Several universities have found aluminium cladding modules of the kind used at Grenfell on their high-rise student accommodation blocks.
Edinburgh Napier University was so alarmed at the discovery at its student residence, Bainfield Halls, that it has ordered it to be stripped and replaced.
While a survey found that non-combustible insulation had been fitted behind the panels and wall cavities were properly fire-stopped and sprinklers fitted to buildings, the University has still decided to replace the aluminium cladding over the summer.
Elsewhere the privately-owned Shield Building in Newcastle, due to open later this year, has been fitted with Reynobond Polyethylene core cladding.
It has also been confirmed that the privately-run St James’ Point building is fitted with this cladding but the owners insisted accommodation, which was built by Shepherd Construction, was to the highest fire safety standards with sprinklers, a firefighting lift and alarms.
Both buildings will be used to house students from across Newcastle.
Nottingham Trent University has also confirmed three of the seven blocks at its Byron House student complex built by Vinci were clad using Reynobond.
Further south, Bournemouth University has confirmed that a similar type of cladding has been found on one of its student accommodation blocks.
The 16-storey building was developed by Watkin Jones for Bournemouth and the Kaplan International College, and currently houses nearly 400 students.

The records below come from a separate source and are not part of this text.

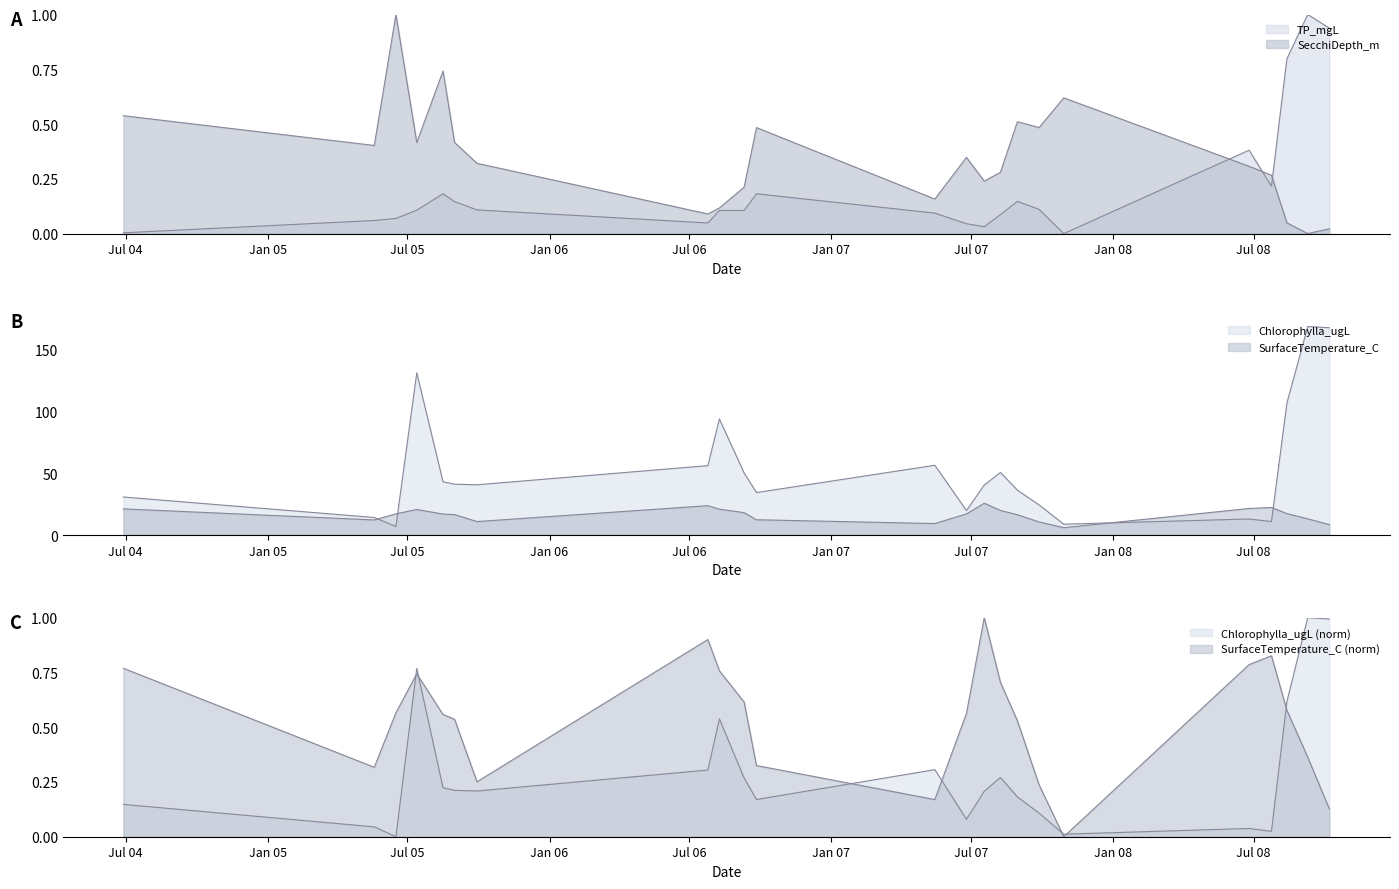

True or false: SurfaceTemperature_C and TP_mgL cross at least once.

False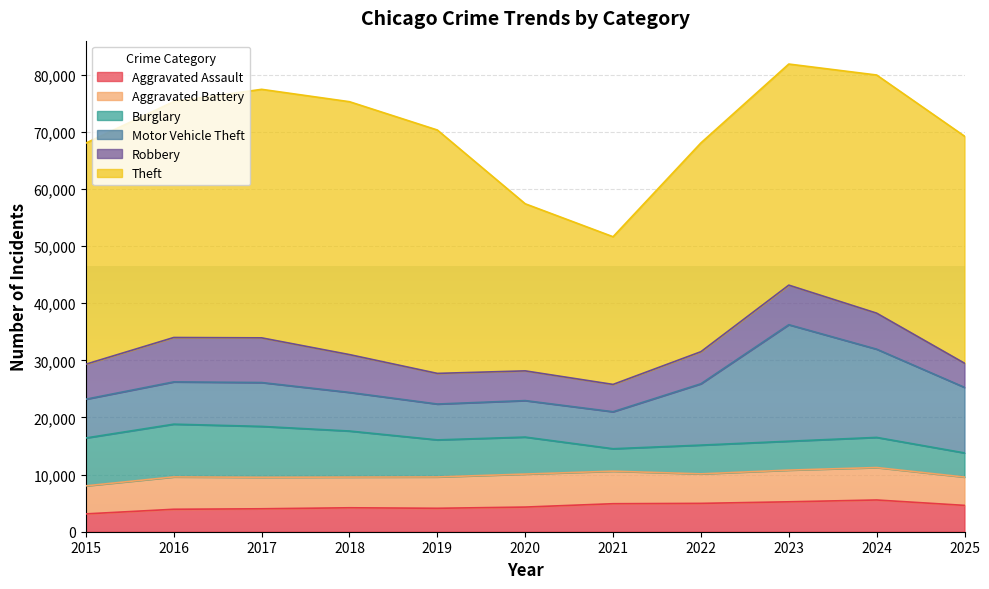

At which category does the chart reach its peak across all series?

2018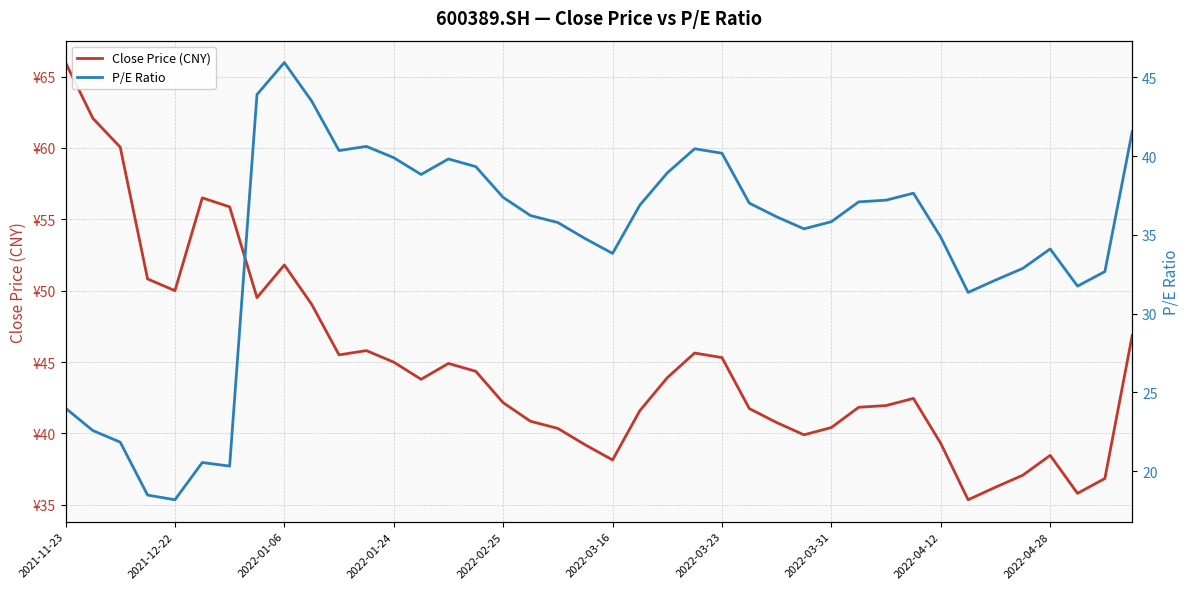

At 27, list the series in order from largest to smallest.

Close Price (CNY), P/E Ratio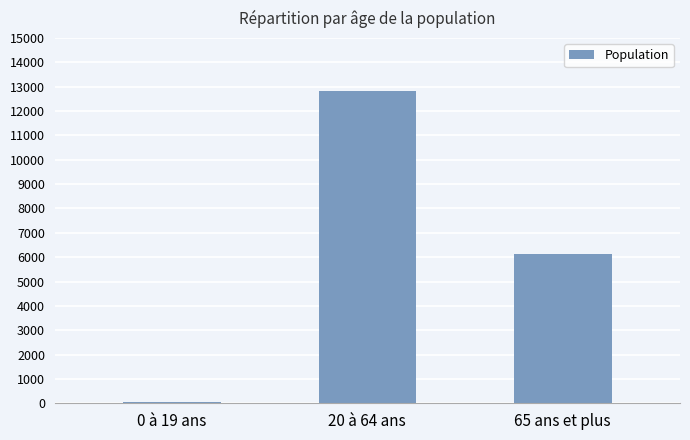

At which label does the data first exceed 6121?

20 à 64 ans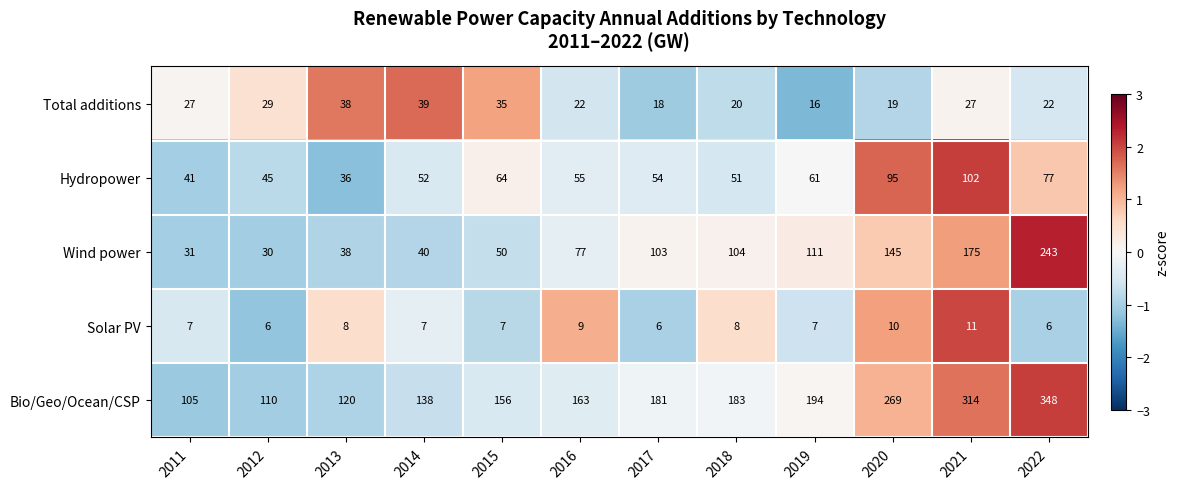

Rank the series at 2011 from highest to lowest value.

Bio/Geo/Ocean/CSP, Hydropower, Wind power, Total additions, Solar PV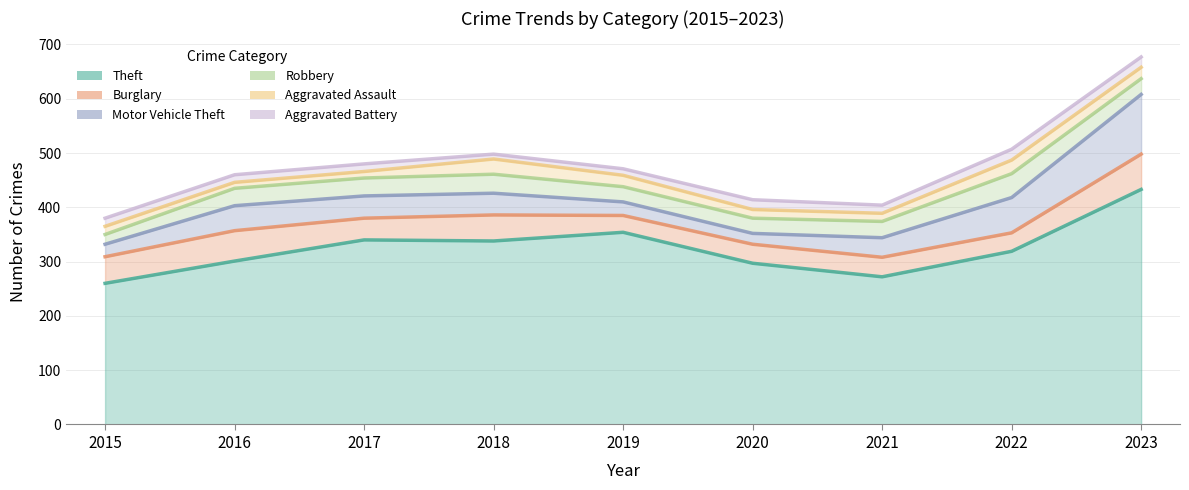

What is the difference between the Burglary values at 2020 and 2017?

5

It has been reported that the building was previously reviewed for safety in January 2016 following panels falling off the exterior of the complex; however no fire-safety warnings were reported.
In Essex, a student accommodation complex, which houses both students from South Essex College and the University of Essex is currently under review. The accommodation currently houses 561 students, with shared kitchen facilities.

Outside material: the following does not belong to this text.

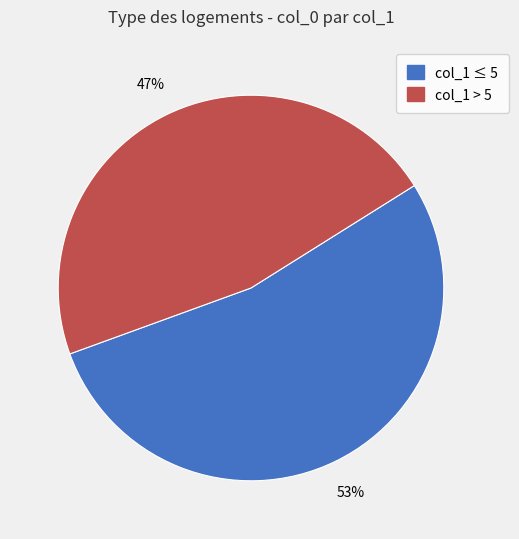

Is there a majority slice in this chart?

Yes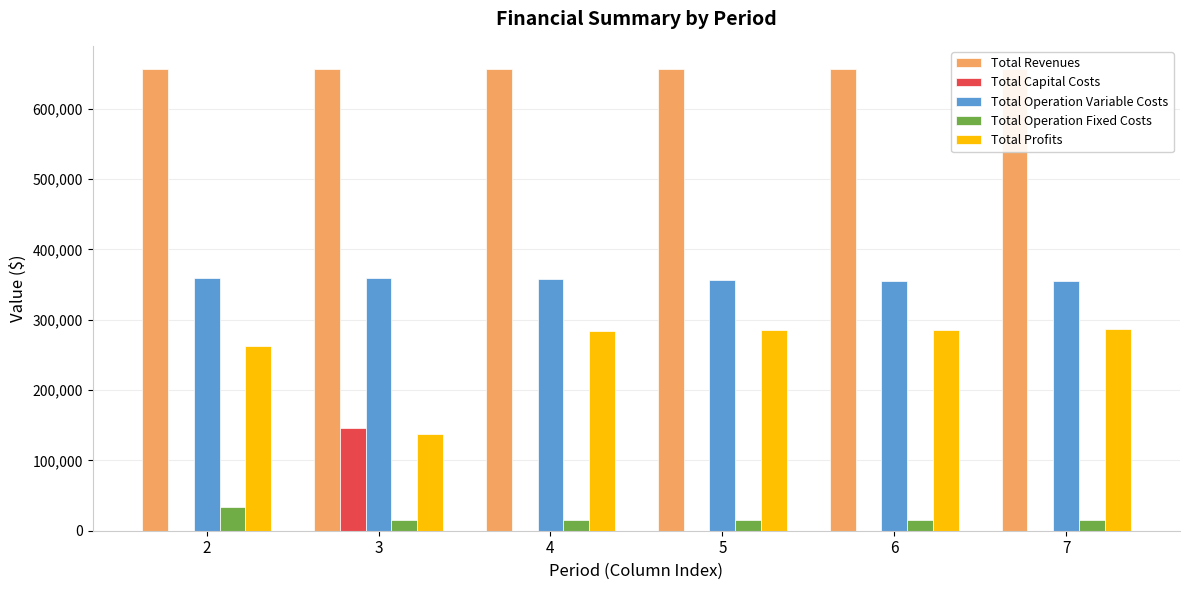

At which category does the chart reach its minimum across all series?

2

Danielle Cullen, Managing Director at StudentTenant.com, said: “It’s saddening to hear that newly developed buildings, and buildings which have been recently reviewed by professionals, are using the exact same cladding as Grenfell Tower.
“How have the architects, builders, and providers of the cladding missed how potentially dangerous it is until now? Why has it taken an awful tragedy to highlight how unsafe this is?”